Problem details »
Skip all pictures, then copy the lines from the start of the data through the line with "left wrist: (811, 1286)", keeping both ends.

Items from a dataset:
--------------------

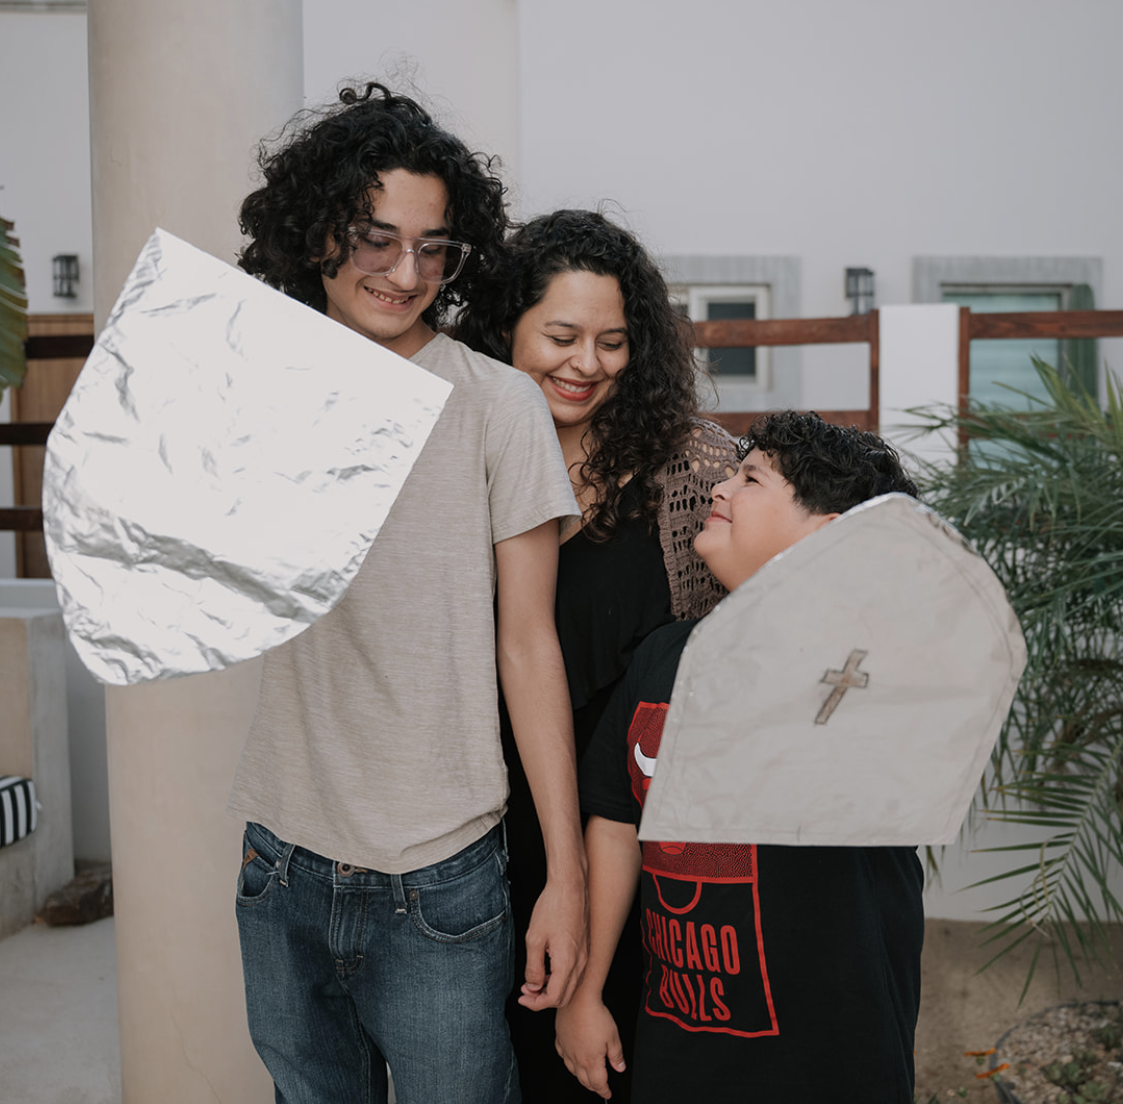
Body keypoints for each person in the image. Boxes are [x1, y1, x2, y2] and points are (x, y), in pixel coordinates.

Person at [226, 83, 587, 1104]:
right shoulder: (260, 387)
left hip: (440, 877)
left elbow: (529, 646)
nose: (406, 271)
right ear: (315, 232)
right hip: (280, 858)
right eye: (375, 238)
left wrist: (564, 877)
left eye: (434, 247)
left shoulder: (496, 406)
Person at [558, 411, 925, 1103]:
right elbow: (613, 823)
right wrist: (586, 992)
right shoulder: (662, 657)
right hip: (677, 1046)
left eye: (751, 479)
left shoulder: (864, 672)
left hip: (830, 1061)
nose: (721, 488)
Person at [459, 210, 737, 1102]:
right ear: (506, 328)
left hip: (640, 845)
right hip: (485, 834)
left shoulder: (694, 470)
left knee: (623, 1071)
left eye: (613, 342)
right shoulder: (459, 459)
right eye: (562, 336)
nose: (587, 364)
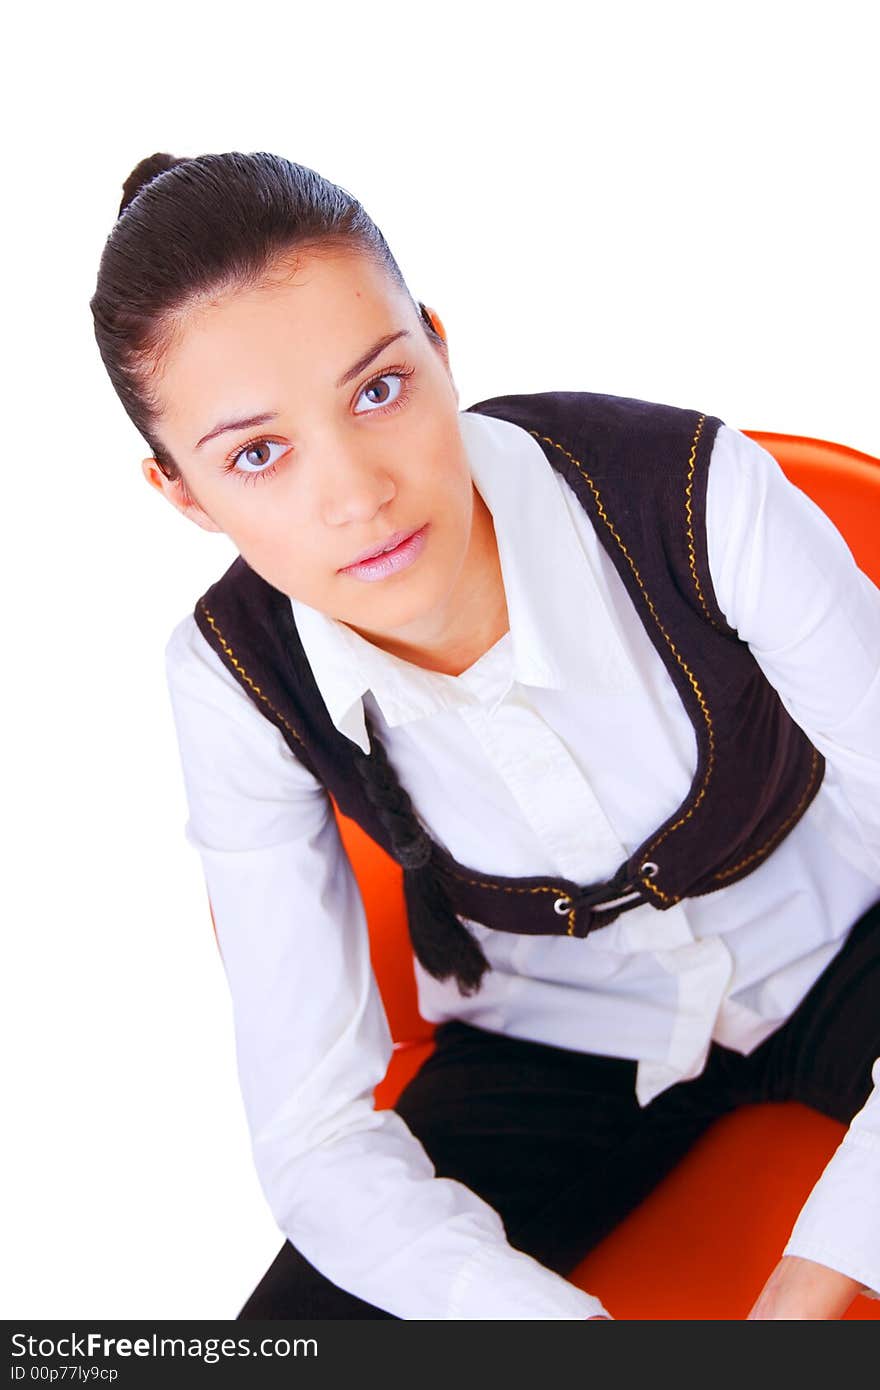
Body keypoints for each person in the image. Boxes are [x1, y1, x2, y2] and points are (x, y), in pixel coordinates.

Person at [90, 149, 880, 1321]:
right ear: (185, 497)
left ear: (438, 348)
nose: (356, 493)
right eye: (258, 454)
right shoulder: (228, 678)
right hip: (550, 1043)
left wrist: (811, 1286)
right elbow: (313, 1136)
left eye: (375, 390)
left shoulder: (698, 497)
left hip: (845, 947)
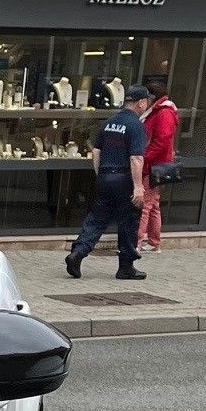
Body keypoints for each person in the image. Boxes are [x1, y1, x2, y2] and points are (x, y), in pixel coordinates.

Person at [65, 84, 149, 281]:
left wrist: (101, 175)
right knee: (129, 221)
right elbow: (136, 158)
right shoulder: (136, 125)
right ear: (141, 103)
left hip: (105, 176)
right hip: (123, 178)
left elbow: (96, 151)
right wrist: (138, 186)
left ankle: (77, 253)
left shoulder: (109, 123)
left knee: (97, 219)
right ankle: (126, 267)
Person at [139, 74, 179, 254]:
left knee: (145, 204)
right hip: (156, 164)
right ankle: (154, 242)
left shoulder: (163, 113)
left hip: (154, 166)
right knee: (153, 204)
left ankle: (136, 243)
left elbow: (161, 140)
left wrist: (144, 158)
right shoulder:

--------------------

Answer below »
Body keypoints for each person in the image. Boxes are [x1, y1, x2, y2] and points are (x, y), in pixel coordinates.

Person at [226, 83, 587, 1104]:
right shoulder: (260, 387)
left hip: (440, 877)
left elbow: (529, 646)
nose: (406, 271)
right ear: (315, 232)
right hip: (280, 858)
right eye: (375, 238)
left wrist: (564, 877)
left eye: (434, 247)
left shoulder: (496, 406)
Person at [558, 411, 925, 1103]:
right elbow: (613, 823)
right wrist: (586, 992)
right shoulder: (662, 657)
right hip: (677, 1046)
left eye: (751, 479)
left shoulder: (864, 672)
left hip: (830, 1061)
nose: (721, 488)
Person at [459, 210, 737, 1102]:
right ear: (506, 328)
left hip: (640, 845)
right hip: (485, 834)
left shoulder: (694, 470)
left knee: (623, 1071)
left eye: (613, 342)
right shoulder: (459, 459)
right eye: (562, 336)
nose: (587, 364)
Body keypoints for each person in the image. Boxes are [x1, y1, x2, y2] and points are (x, y), in pixel coordinates.

Person at [90, 149, 880, 1321]:
right ear: (185, 497)
left ear: (438, 348)
nose: (356, 493)
right eye: (258, 454)
right shoulder: (228, 678)
right hip: (550, 1043)
left wrist: (811, 1286)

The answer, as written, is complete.